EXERCISE INSTRUCTIONS = Put each line of the material below into a Markdown table with the columns "Row" and "Line." Skip blank lines and leave out the pictures.

RECORDS FOR THIS TASK =
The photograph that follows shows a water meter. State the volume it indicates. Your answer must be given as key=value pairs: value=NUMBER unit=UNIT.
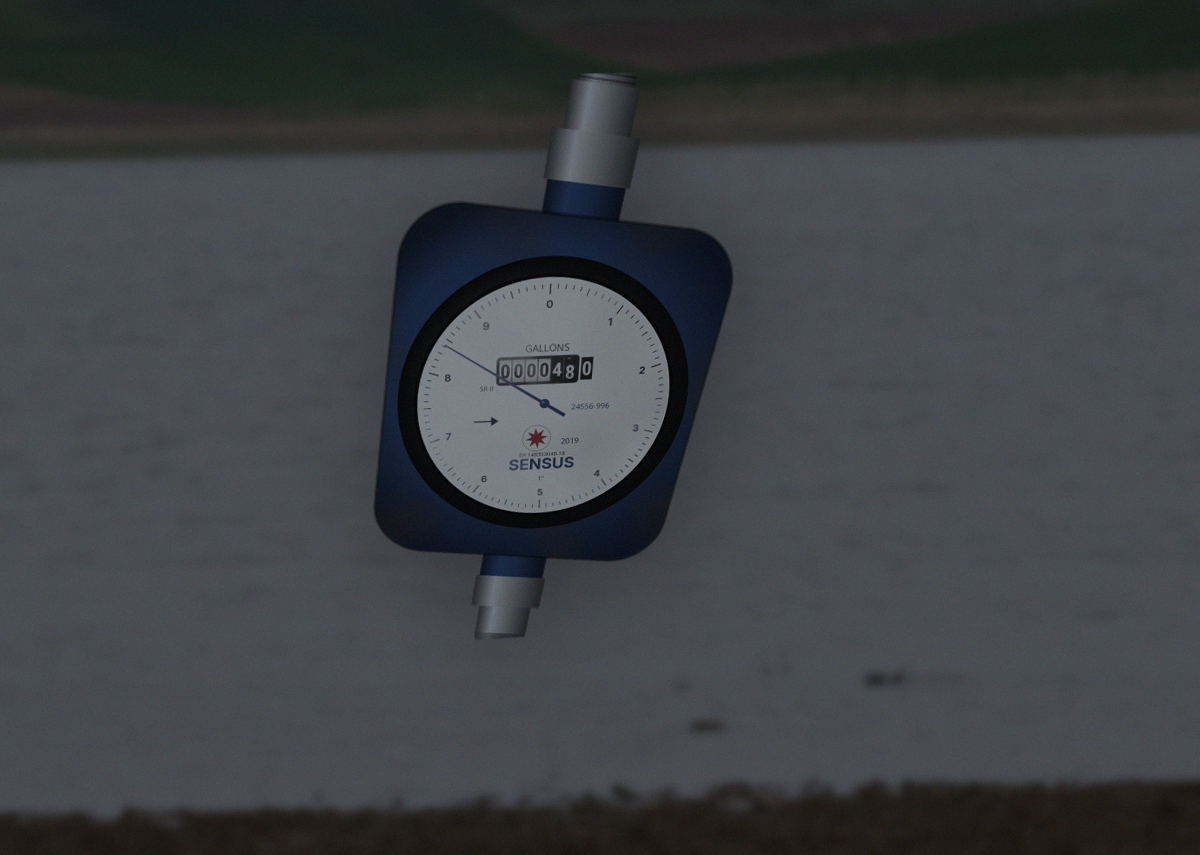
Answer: value=478.4 unit=gal
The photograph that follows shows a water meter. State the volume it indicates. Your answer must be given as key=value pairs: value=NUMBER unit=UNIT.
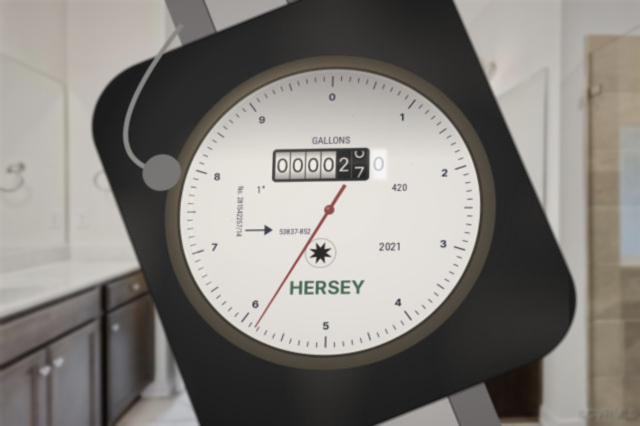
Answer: value=265.8 unit=gal
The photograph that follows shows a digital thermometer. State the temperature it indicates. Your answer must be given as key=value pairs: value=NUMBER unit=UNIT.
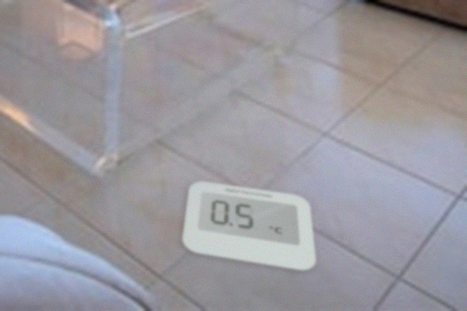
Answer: value=0.5 unit=°C
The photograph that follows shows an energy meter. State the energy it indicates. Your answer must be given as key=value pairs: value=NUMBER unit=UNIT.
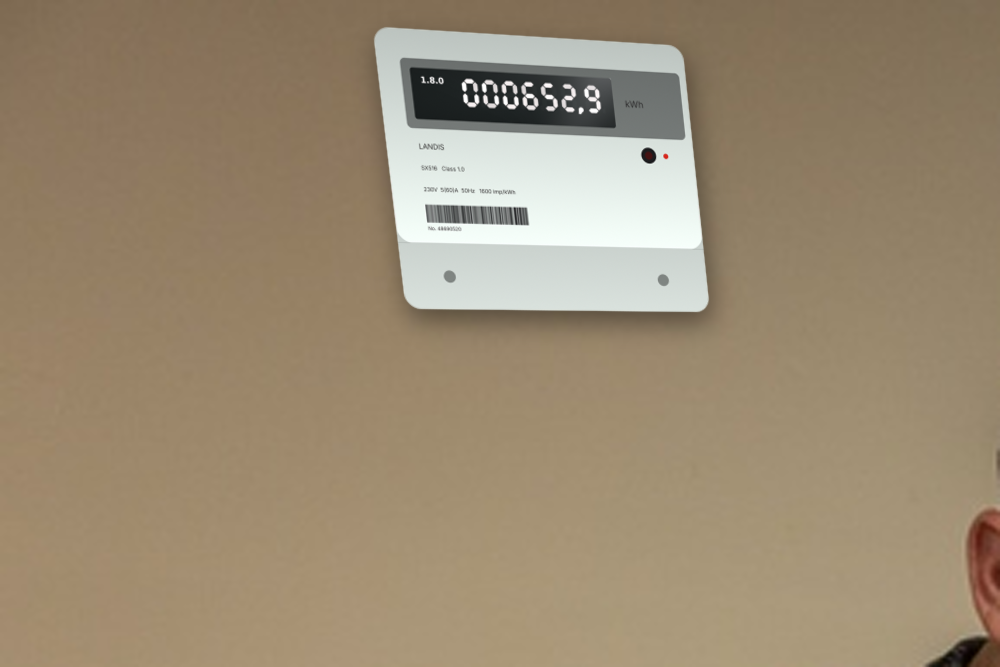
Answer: value=652.9 unit=kWh
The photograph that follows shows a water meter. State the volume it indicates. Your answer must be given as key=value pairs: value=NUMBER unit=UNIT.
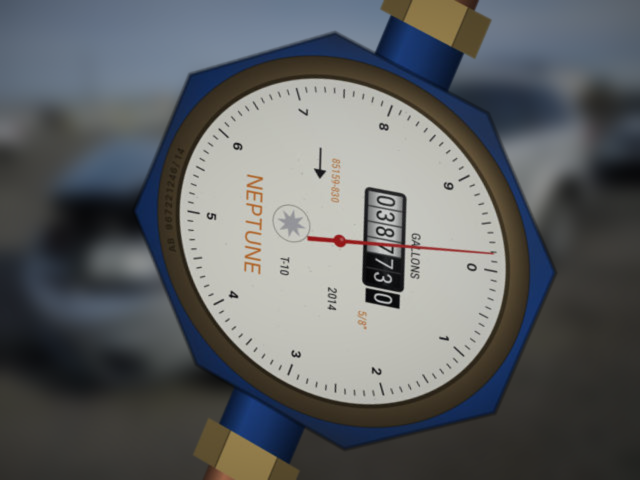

WRITTEN SOLUTION =
| Row | Line |
|---|---|
| 1 | The photograph that follows shows a water meter. State the volume it indicates. Your answer must be given as key=value pairs: value=NUMBER unit=UNIT. |
| 2 | Answer: value=478.4 unit=gal |
| 3 | The photograph that follows shows a water meter. State the volume it indicates. Your answer must be given as key=value pairs: value=NUMBER unit=UNIT. |
| 4 | Answer: value=265.8 unit=gal |
| 5 | The photograph that follows shows a digital thermometer. State the temperature it indicates. Your answer must be given as key=value pairs: value=NUMBER unit=UNIT. |
| 6 | Answer: value=0.5 unit=°C |
| 7 | The photograph that follows shows an energy meter. State the energy it indicates. Your answer must be given as key=value pairs: value=NUMBER unit=UNIT. |
| 8 | Answer: value=652.9 unit=kWh |
| 9 | The photograph that follows shows a water meter. State the volume it indicates. Your answer must be given as key=value pairs: value=NUMBER unit=UNIT. |